The key to building effective teams, especially those chartered to produce creative outcomes and foster new ideas, is to appreciate differences and commonalities with high levels of awareness. The larger the relationship venue like the proverbial woods of a big company, the more likely hedgehogs and foxes can co-exit. The narrower the venue, like a direct report relationship, the more likely friction exists between the conflicting modes of operating and decision-making.

Advertising Industry Application

Sometimes advertising agencies are valued by their clients for hedgehog qualities.

  • As executional partners in brand building, they are the arbiter of brand strategy, connecting and rationalizing ads and assets against an agreed upon, defined strategic framework.
  • They work from established models and agency process grounded in prior success, illustrated by case histories.
  • They are valued by marketing clients for sharing the clients’ view of the world in which they operate.
  • In hedgehog-like ways they dutifully execute the agreed upon scope of client work, with little room for fox-like explorations of new territory.
  • Occasionally a fox exists among them, offering insights that seem to come from somewhere of less significance. Not supported or grounded in the data and logic hedgehogs holds dear, the anomaly fox is tolerated or simply rejected.

Sometimes advertising agencies are value by their clients for their fox-like qualities.
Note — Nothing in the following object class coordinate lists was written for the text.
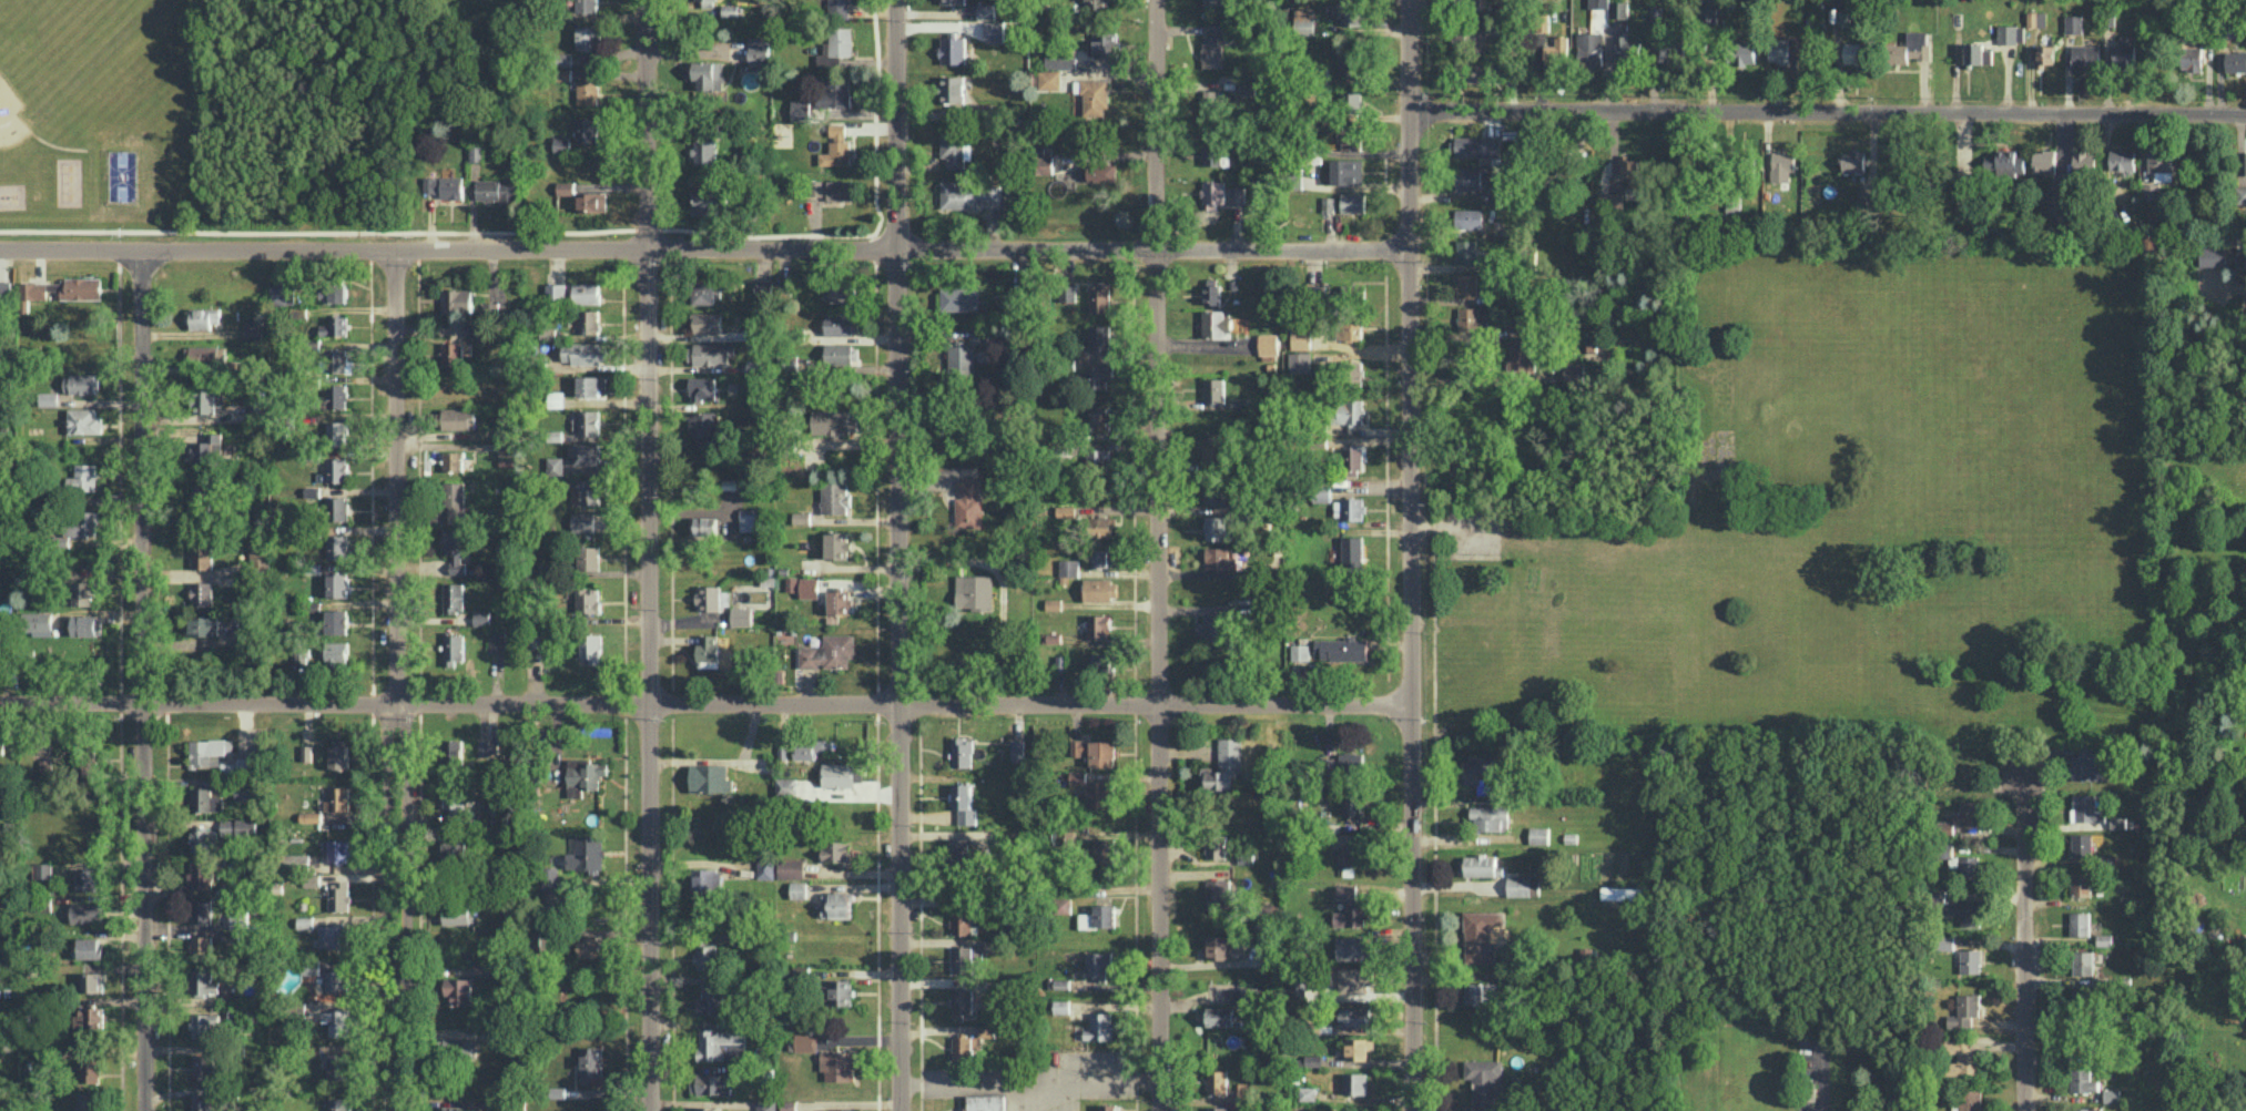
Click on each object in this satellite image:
building: (704, 1)
building: (952, 1)
building: (1212, 2)
building: (1097, 3)
building: (1598, 4)
building: (586, 6)
building: (839, 8)
building: (1619, 9)
building: (732, 10)
building: (986, 10)
building: (1350, 13)
building: (1304, 19)
building: (2036, 19)
building: (2073, 23)
building: (994, 31)
building: (2010, 34)
building: (587, 37)
building: (1462, 40)
building: (1105, 44)
building: (1214, 44)
building: (836, 47)
building: (1909, 48)
building: (1589, 49)
building: (1626, 49)
building: (1666, 49)
building: (1783, 49)
building: (952, 50)
building: (1556, 52)
building: (1747, 52)
building: (2124, 52)
building: (1854, 53)
building: (1976, 53)
building: (2045, 55)
building: (759, 57)
building: (2085, 57)
building: (2191, 58)
building: (2235, 61)
building: (1059, 62)
building: (1349, 64)
building: (708, 74)
building: (1050, 79)
building: (587, 86)
building: (953, 88)
building: (834, 94)
building: (1094, 96)
building: (1354, 100)
building: (1212, 103)
building: (800, 109)
road: (1827, 112)
building: (586, 129)
building: (561, 144)
building: (955, 145)
building: (837, 146)
building: (1478, 146)
building: (1212, 150)
building: (705, 151)
building: (476, 153)
building: (2121, 159)
building: (2043, 160)
building: (2083, 160)
building: (1853, 161)
building: (2004, 162)
building: (2161, 164)
building: (2245, 164)
building: (1045, 165)
building: (1781, 165)
building: (1629, 167)
building: (1347, 171)
building: (1102, 172)
park: (122, 174)
building: (1468, 178)
building: (445, 186)
building: (565, 187)
building: (496, 189)
building: (832, 189)
building: (2151, 190)
building: (1214, 192)
building: (969, 194)
building: (1238, 194)
building: (2241, 194)
building: (709, 201)
building: (592, 202)
building: (1353, 202)
building: (2055, 203)
building: (1328, 204)
building: (1469, 217)
road: (704, 250)
building: (1469, 251)
building: (2212, 256)
building: (2241, 260)
building: (1466, 284)
building: (5, 287)
building: (762, 287)
building: (1347, 287)
building: (82, 288)
building: (54, 290)
building: (1212, 290)
building: (336, 292)
building: (555, 292)
building: (586, 292)
building: (838, 292)
building: (1067, 292)
building: (30, 293)
building: (706, 293)
building: (282, 294)
building: (1099, 296)
building: (959, 298)
building: (457, 300)
building: (201, 318)
building: (1469, 318)
building: (589, 321)
building: (708, 321)
building: (843, 322)
building: (1216, 323)
building: (335, 326)
building: (251, 328)
building: (1349, 328)
building: (753, 329)
building: (476, 330)
building: (980, 334)
building: (1099, 336)
building: (1300, 338)
building: (1268, 343)
building: (584, 352)
building: (713, 352)
building: (205, 353)
building: (452, 353)
building: (841, 354)
building: (1520, 355)
building: (961, 359)
building: (337, 360)
building: (1300, 361)
building: (754, 366)
building: (1353, 372)
building: (1572, 373)
building: (1098, 375)
building: (79, 383)
building: (590, 385)
building: (702, 388)
building: (1213, 389)
building: (336, 396)
building: (49, 398)
building: (203, 400)
building: (258, 404)
building: (1347, 411)
building: (1099, 416)
building: (458, 418)
building: (84, 420)
building: (589, 421)
building: (834, 421)
building: (704, 426)
building: (336, 430)
building: (1214, 448)
building: (207, 449)
building: (587, 453)
building: (1098, 457)
building: (452, 460)
building: (1351, 462)
building: (555, 464)
building: (337, 469)
building: (83, 477)
building: (584, 491)
building: (1321, 491)
building: (312, 492)
building: (1217, 492)
building: (834, 497)
building: (201, 499)
building: (454, 501)
building: (968, 503)
building: (336, 508)
building: (1348, 508)
building: (1065, 510)
building: (801, 517)
building: (748, 518)
building: (583, 521)
building: (0, 525)
building: (79, 525)
building: (703, 525)
building: (1102, 525)
building: (1216, 528)
building: (454, 540)
building: (837, 544)
building: (337, 546)
building: (1352, 551)
road: (647, 555)
road: (899, 555)
road: (1158, 555)
road: (1412, 555)
building: (202, 556)
building: (259, 556)
building: (588, 557)
building: (1101, 557)
building: (1220, 558)
building: (457, 565)
building: (1069, 567)
building: (88, 568)
building: (791, 583)
building: (337, 584)
building: (808, 587)
building: (1100, 589)
building: (974, 591)
building: (83, 593)
building: (202, 593)
building: (453, 597)
building: (708, 597)
building: (587, 599)
building: (840, 601)
building: (741, 615)
building: (481, 617)
building: (337, 621)
building: (40, 623)
building: (200, 625)
building: (1099, 626)
building: (1213, 627)
building: (1051, 637)
building: (497, 640)
building: (453, 647)
building: (590, 647)
building: (708, 647)
building: (1344, 648)
building: (828, 651)
building: (1299, 651)
building: (336, 653)
building: (300, 656)
building: (1060, 662)
building: (1102, 662)
road: (145, 679)
road: (397, 679)
road: (707, 706)
building: (1, 744)
building: (488, 747)
building: (810, 748)
building: (209, 750)
building: (1016, 750)
building: (961, 751)
building: (1095, 751)
building: (307, 752)
building: (782, 752)
building: (453, 754)
building: (339, 756)
building: (762, 765)
building: (1224, 765)
building: (45, 766)
building: (239, 766)
building: (1480, 767)
building: (585, 774)
building: (838, 774)
building: (710, 778)
building: (786, 785)
building: (1095, 789)
building: (245, 791)
building: (338, 798)
building: (454, 798)
building: (206, 800)
building: (963, 803)
building: (1351, 803)
building: (2087, 808)
building: (310, 816)
building: (1961, 817)
road: (2056, 817)
building: (1489, 818)
building: (239, 826)
building: (1063, 838)
building: (205, 840)
building: (2084, 844)
building: (1215, 847)
building: (960, 849)
building: (1105, 849)
building: (339, 850)
building: (835, 851)
building: (587, 852)
building: (1350, 854)
building: (297, 860)
building: (766, 864)
building: (1481, 865)
building: (1968, 867)
building: (791, 868)
building: (42, 870)
building: (201, 874)
building: (312, 879)
building: (706, 879)
building: (87, 880)
building: (549, 880)
building: (2080, 884)
building: (1523, 885)
building: (230, 886)
building: (798, 889)
building: (1620, 892)
building: (1218, 893)
building: (339, 895)
building: (837, 903)
building: (1063, 905)
building: (1348, 907)
building: (1960, 909)
building: (202, 910)
building: (87, 912)
building: (457, 914)
building: (1105, 915)
building: (239, 918)
building: (961, 920)
building: (306, 921)
building: (1086, 921)
building: (2079, 923)
road: (2024, 929)
building: (1480, 934)
building: (333, 935)
building: (1947, 942)
building: (593, 946)
building: (1217, 946)
building: (90, 947)
building: (201, 947)
building: (987, 947)
building: (1352, 947)
building: (706, 955)
building: (962, 959)
building: (1970, 960)
building: (1097, 964)
building: (312, 967)
building: (336, 979)
building: (1355, 979)
building: (93, 981)
building: (203, 982)
building: (1058, 983)
building: (1296, 985)
building: (459, 990)
building: (840, 991)
building: (1479, 992)
building: (1241, 995)
building: (711, 999)
building: (961, 1002)
building: (1061, 1006)
building: (1965, 1010)
building: (237, 1014)
building: (88, 1016)
building: (1217, 1016)
building: (1353, 1016)
building: (337, 1021)
building: (203, 1024)
building: (1099, 1026)
building: (986, 1030)
building: (805, 1041)
building: (721, 1044)
building: (458, 1045)
building: (964, 1046)
building: (1356, 1048)
building: (1962, 1057)
building: (1313, 1059)
building: (590, 1062)
building: (206, 1065)
building: (339, 1065)
building: (838, 1065)
building: (89, 1069)
road: (1029, 1077)
road: (1821, 1079)
building: (2082, 1080)
building: (1216, 1081)
building: (1485, 1082)
building: (710, 1083)
building: (1354, 1083)
building: (1245, 1088)
building: (1307, 1093)
road: (1013, 1094)
building: (2111, 1095)
building: (1970, 1099)
building: (88, 1101)
building: (202, 1102)
building: (988, 1102)
building: (339, 1104)
building: (766, 1105)
building: (788, 1105)
building: (1108, 1107)
building: (449, 1108)
building: (484, 1108)
building: (1217, 1108)
building: (2086, 1108)
building: (709, 1110)
building: (841, 1110)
  • Agencies’ external perspectives, nimble responsiveness to market changes, and capability to think in different modes to solve problems are seen as additive or even crucial to client organizations.
  • These agencies survive and thrive on uncertainty and continuously change. By virtue of their deep client roster they are immersed in different realms each day. They can adapt plans with strategic acumen.
  • Whether the client marketer who hires an agency is a fox or a hedgehog, s/he values its foxy agency partner for these key reasons. The fox-like agency is able to produce differentiating ideas for development, be effective in crisis and operate under stressful conditions.
  • Companies with cultures of permission and personalization place high value on these partnerships. Fox-like agency output however is difficult to assign value to in traditional metric-driven ways. And internal to company hedgehogs can bristle at fox-like modalities.

Foxy Outcomes

Research establishes that higher level thinking and the complexity of reconciling divergent theory is the superior way to solve problems. (P.E. Tetlock) The fox produces generative thinking and impacts quality of problem solving in ways the hedgehog cannot. Whether welcome on the team from inside or outside the organization, the fox calibrates constantly, a skill set that is centric to marketing in an era of participatory branding.
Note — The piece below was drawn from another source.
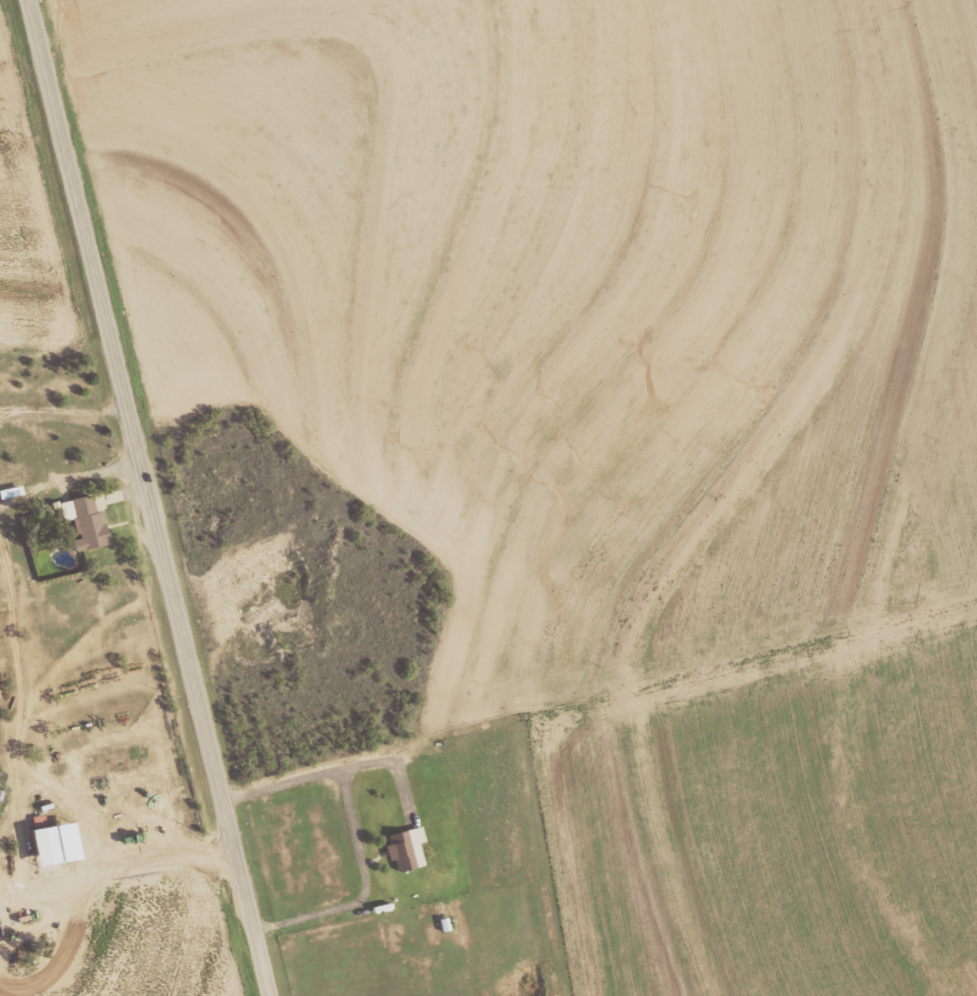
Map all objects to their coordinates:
road: (153, 498)
building: (78, 512)
building: (48, 843)
building: (405, 845)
We counsel clients seeking to hire advertising agencies to look at overall organizational culture and alignment as the best model for team building; marketing leaders can go one step further and use the hedgehog vs the fox analysis to work effectively within their companies. They can apply this understanding when they partner with suppliers. They will need to decide however decide whether it’s more important to have a shared common orientation to deliver the efficiencies of working well together or whether they can tolerate the friction, and reap the gain that come from the duality of hedgehog and fox models activated together.

The complexity of human beings and their modes of thinking, feeling and working probably defy the simplicity of choice between the fox or the hedgehog. Yet any tool that allows us to see the other point of view has value if increases our understanding and receptivity.